Mathematical Preliminaries: Arrangement and Selection Problems

Basics of Arrangement

  • Arrangement problems primarily deal with combinations and permutations of sets or sequences. They may also be referred to as combinatorial problems.

  • A permutation of a set is any arrangement of its elements. The order of the elements in a permutation is important.

  • The number of permutations of a set of n elements is n! (n factorial), which is the product of all positive integers less than or equal to n.

  • A combination of a set is an selection of its elements. Unlike permutations, the order does not matter in a combination.

  • The number of combinations of r items from a set of n elements is given by nCr = n! / [(n - r)! * r!]

Factorial

  • The factorial of a non-negative integer n (denoted as n!), is the product of all positive integers less than or equal to n.

  • It acts as an essential tool while dealing with permutations and combinations.

  • Factorial of zero is defined as one i.e., 0! = 1

Permutations and Combinations

  • A permutation is an arrangement from a set where the order is important.

  • The number of permutations of n things taken r at a time is denoted as nPr = n! / (n - r)!

  • A combination is a selection from a set where the order is unimportant.

  • The number of combinations of n things taken r at a time is denoted as nCr = n! / [(n - r)! * r!]

Distinguishable and Indistinguishable Objects

  • Arrangements of distinguishable objects are governed by the rules of permutations and combinations, focusing on the placing or selecting of unique, distinguishable items.

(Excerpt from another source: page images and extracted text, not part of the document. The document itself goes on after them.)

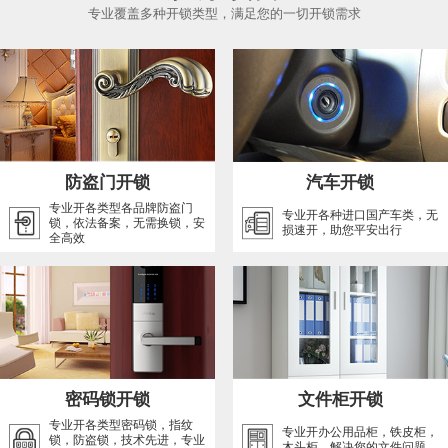
专业覆盖多种开锁类型，满足您的一切开锁需求
防盗门开锁
汽车开锁
专业开各类型各品牌防盗门
专业开各种进口国产车类，无
锁，依法备案，无需换锁，安
损速开，助您平安出行
全高效
密码锁开锁
文件柜开锁
专业开各类型密码锁，指纹
专业开办公用品柜，铁皮柜，
锁，防盗锁，技术先进，专业
木头柜，解决您的文件问题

  • Arrangements of indistinguishable objects, such as anagrams, use multiset coefficients to account for indistinguishability.

  • When arranging n indistinguishable objects into r distinct boxes, use a stars and bars argument to consider possible divisions.

Special Cases

  • Circular permutations refer to arrangements around a circle, where there is no ‘start’ and ‘end’ to the set. There are (n-1)! ways to arrange n objects in a circle.

  • Permutations with repetition are used when some items within the set are the same (indistinguishable). Divide the total permutation count (n!) by the factorial of the count of each repeated element.

  • The Binomial theorem describes the algebraic expansion of powers of a binomial and can also be seen as a combination problem where it can be applied.